> _Arbeitsanweisungen_:
1. Welchem Thema widmet sich der Podcast Ogunhê laut dem Gespräch mit Nina da Hora?
2. Schreiben Sie aus dem Gespräch mit Nina da Hora den Abschnitt zwischen „Ninas Botschaft lautet: Informatik“ und „Alltag kennzeichnen, anzukämpfen.“ einschließlich dieser beiden Stellen ab.

> _Vorliegender Text_:
*****

Gespräch mit Nina da Hora
Versäumnisse in der Bildung

Die Informatikstudentin Nina da Hora will der Computertechnologie ihre Kompliziertheit nehmen, um diesen Bereich der Wissenschaften für junge Menschen der städtischen Peripherien attraktiver zu machen.

In einer Familie von Lehrerinnen aufgewachsen, lernte Nina früh, dass Wissen etwas ist, das man an andere weitergeben sollte. Ihr Wunsch seit Kindertagen später Wissenschaftlerin zu werden, gepaart mit dem Ehrgeiz sich auf eigene Faust Kenntnisse über die Funktionsweise eines Computers anzueignen, brachte sie zum Studium der Informatik. Heute ist sie denen, die sich für dieses Wissensgebiet interessieren, ein Vorbild. Ein Vorbild, das die jungen Leute dazu anspornt, mehr zu sein als bloße User und eine kritische Einstellung in Bezug auf die Nutzung digitaler Hilfsmittel zu entwickeln.

Ninas Botschaft lautet: Informatik ist multidisziplinär. Und nicht nur etwas für Männer. Das Studium kostet zudem nicht viel. Noch bevor sie ihr Studium abgeschlossen hatte, lancierte sie den Youtubekanal Computação sem Caô, rund um Ansätze und Begriffe der Informatik. Ebenso den Podcast Ogunhê, der sich den Lebenswegen von Wissenschaftlerinnen und Wissenschaftlern verschiedener Länder Afrikas widmet und Zeugnis von da Horas antirassistischem Engagement gibt. Ihr Tun, um das Interesse an Wissenschaften zu wecken, umfasst auch Unterricht, Vorträge und die Teilnahme an Veranstaltungen, immer mit dem Ziel, gegen die Undurchsichtigkeit, die Produktion, Verbreitung und Konsum von Computertechnologie in unserem Alltag kennzeichnen, anzukämpfen.

Es scheint, als sei mangelnde Transparenz ein Merkmal der neuen Technologien. Man weiss gar nicht, wie die digitalen Hilfsmittel, die wir nutzen, eigentlich funktionieren – zum einen gibt es da die Besonderheiten der Fachsprache, zum anderen das Branchengeheimnis. Muss das so sein?

Nein, das muss nicht so sein. Ich glaube, wir sollten die Fachsprache im Bereich Informatik zugänglicher gestalten, denn die aus ihrer Entwicklung resultierenden Einflüsse auf uns alle sind erheblich und vollziehen sich sehr schnell. Zu nennen wären zum Beispiel digitale Sicherheitstechnologien, die in unsere Bürgerrechte und Technologien wie Gesichtserkennung, die in unsere Sicherheit eingreifen. Ihre Unverständlichkeit, also die Tatsache, dass wir nicht wissen, wie solche Systeme funktionieren, betrifft uns in der Frage nach Privatsphäre und Datenschutz. Dass diese Thematik undurchsichtig bleibt, rührt von Versäumnissen in unserer Bildung.

*****

> _Zu prüfende Daten_:

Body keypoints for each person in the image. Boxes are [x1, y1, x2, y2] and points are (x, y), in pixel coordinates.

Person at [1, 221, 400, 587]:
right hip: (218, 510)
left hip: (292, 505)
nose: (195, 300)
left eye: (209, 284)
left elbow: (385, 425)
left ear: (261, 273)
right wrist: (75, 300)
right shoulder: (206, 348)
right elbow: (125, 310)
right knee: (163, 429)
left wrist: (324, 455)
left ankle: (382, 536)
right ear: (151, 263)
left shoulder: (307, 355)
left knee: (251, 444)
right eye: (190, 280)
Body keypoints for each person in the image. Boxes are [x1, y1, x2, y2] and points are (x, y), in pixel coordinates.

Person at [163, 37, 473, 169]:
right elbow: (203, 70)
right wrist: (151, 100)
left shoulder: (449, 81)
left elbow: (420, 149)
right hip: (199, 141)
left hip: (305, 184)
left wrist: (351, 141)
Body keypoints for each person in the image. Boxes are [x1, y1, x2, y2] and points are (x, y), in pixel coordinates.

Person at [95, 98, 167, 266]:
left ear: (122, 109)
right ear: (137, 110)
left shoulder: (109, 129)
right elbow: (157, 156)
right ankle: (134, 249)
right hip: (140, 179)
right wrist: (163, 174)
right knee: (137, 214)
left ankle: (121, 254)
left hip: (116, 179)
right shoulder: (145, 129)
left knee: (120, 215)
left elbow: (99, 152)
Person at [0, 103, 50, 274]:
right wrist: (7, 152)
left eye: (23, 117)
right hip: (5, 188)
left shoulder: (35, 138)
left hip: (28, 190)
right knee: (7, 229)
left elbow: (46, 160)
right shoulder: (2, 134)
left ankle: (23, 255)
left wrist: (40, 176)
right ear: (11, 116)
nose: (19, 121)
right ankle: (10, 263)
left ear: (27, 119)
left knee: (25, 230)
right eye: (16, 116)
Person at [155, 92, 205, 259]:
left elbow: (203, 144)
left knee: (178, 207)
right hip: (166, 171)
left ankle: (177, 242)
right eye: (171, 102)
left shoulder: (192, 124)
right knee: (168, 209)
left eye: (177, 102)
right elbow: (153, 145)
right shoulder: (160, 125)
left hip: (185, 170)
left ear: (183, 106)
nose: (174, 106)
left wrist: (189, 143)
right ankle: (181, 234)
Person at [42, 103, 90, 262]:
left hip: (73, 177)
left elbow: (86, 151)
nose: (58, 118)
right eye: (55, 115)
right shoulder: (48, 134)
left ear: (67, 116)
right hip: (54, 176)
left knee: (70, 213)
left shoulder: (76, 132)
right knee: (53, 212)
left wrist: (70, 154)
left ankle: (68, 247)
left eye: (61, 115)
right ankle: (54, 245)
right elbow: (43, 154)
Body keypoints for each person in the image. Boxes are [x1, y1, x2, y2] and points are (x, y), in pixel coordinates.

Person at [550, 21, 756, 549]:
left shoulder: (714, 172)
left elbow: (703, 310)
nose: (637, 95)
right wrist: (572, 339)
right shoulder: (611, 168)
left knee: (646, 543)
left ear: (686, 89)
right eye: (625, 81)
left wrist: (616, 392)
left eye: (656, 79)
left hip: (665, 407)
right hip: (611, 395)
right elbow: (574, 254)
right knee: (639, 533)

*****

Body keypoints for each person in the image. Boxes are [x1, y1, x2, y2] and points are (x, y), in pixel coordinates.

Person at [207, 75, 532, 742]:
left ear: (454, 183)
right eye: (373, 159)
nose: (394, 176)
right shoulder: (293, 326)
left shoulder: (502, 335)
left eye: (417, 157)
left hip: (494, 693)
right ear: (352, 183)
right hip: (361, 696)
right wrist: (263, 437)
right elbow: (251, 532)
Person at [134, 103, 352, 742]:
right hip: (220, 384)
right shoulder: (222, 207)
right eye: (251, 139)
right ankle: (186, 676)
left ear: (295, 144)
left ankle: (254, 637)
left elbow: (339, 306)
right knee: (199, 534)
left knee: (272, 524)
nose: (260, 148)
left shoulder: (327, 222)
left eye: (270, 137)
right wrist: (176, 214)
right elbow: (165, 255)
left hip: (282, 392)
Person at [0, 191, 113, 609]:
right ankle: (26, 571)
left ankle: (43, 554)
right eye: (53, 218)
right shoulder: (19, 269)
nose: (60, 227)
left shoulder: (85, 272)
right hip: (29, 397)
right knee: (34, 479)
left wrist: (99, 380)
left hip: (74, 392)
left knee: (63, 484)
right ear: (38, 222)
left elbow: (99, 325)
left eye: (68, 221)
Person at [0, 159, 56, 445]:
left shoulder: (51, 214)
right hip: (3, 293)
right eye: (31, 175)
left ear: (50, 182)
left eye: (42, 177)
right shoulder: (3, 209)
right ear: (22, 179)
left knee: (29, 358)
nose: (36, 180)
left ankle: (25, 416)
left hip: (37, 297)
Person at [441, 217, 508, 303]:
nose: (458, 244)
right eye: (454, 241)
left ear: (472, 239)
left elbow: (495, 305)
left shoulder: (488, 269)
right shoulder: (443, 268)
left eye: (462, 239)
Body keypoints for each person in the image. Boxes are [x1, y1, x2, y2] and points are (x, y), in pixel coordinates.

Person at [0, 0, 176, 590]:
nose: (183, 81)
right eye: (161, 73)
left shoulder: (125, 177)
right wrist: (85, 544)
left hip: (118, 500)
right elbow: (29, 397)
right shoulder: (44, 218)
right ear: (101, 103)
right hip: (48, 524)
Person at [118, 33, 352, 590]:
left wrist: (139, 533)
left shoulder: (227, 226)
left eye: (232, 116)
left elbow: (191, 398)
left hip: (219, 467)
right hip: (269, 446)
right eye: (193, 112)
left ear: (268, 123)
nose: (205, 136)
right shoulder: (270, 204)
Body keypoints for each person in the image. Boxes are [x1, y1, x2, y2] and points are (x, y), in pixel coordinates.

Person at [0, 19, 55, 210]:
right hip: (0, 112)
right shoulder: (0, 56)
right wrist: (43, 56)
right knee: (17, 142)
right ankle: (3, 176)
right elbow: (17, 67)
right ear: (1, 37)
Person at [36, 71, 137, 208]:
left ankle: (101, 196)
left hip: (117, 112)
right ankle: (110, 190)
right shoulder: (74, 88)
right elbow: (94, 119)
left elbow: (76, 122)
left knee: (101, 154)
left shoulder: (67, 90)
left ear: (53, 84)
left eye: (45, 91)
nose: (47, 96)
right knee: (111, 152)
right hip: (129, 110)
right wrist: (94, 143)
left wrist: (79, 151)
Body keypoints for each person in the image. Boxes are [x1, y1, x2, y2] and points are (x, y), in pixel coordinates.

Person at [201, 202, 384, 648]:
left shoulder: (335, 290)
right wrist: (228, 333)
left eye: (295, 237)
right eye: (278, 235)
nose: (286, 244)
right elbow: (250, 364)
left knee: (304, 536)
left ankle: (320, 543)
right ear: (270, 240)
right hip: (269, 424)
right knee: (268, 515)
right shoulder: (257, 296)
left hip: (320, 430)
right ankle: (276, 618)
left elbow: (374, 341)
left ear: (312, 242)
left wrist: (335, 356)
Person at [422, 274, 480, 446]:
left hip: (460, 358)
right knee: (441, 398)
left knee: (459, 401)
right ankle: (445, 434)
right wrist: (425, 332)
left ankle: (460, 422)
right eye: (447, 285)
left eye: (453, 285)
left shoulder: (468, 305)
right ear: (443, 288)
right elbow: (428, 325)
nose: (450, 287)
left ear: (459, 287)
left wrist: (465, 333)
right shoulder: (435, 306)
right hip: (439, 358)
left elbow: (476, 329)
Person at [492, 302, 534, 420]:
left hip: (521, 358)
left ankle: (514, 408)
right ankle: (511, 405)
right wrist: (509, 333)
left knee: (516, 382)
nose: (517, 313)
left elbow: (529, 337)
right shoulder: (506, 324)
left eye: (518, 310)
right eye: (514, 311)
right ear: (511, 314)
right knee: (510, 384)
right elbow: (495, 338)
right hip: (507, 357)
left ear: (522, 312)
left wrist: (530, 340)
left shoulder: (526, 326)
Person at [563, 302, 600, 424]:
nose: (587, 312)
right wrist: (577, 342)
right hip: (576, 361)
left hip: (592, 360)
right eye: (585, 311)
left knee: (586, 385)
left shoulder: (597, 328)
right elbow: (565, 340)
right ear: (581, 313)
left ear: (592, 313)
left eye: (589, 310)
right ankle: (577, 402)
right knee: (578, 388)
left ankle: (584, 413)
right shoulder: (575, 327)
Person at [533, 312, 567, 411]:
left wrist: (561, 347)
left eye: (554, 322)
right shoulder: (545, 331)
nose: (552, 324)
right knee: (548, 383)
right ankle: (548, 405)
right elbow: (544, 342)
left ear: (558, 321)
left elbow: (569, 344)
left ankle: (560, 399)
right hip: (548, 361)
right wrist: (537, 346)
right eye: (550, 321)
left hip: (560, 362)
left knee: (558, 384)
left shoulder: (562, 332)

*****

> _Lösungen_:
1. Er widmet sich den Lebenswegen von Wissenschaftlerinnen und Wissenschaftlern verschiedener Länder Afrikas.

2.
Ninas Botschaft lautet: Informatik ist multidisziplinär. Und nicht nur etwas für Männer. Das Studium kostet zudem nicht viel. Noch bevor sie ihr Studium abgeschlossen hatte, lancierte sie den Youtubekanal Computação sem Caô, rund um Ansätze und Begriffe der Informatik. Ebenso den Podcast Ogunhê, der sich den Lebenswegen von Wissenschaftlerinnen und Wissenschaftlern verschiedener Länder Afrikas widmet und Zeugnis von da Horas antirassistischem Engagement gibt. Ihr Tun, um das Interesse an Wissenschaften zu wecken, umfasst auch Unterricht, Vorträge und die Teilnahme an Veranstaltungen, immer mit dem Ziel, gegen die Undurchsichtigkeit, die Produktion, Verbreitung und Konsum von Computertechnologie in unserem Alltag kennzeichnen, anzukämpfen.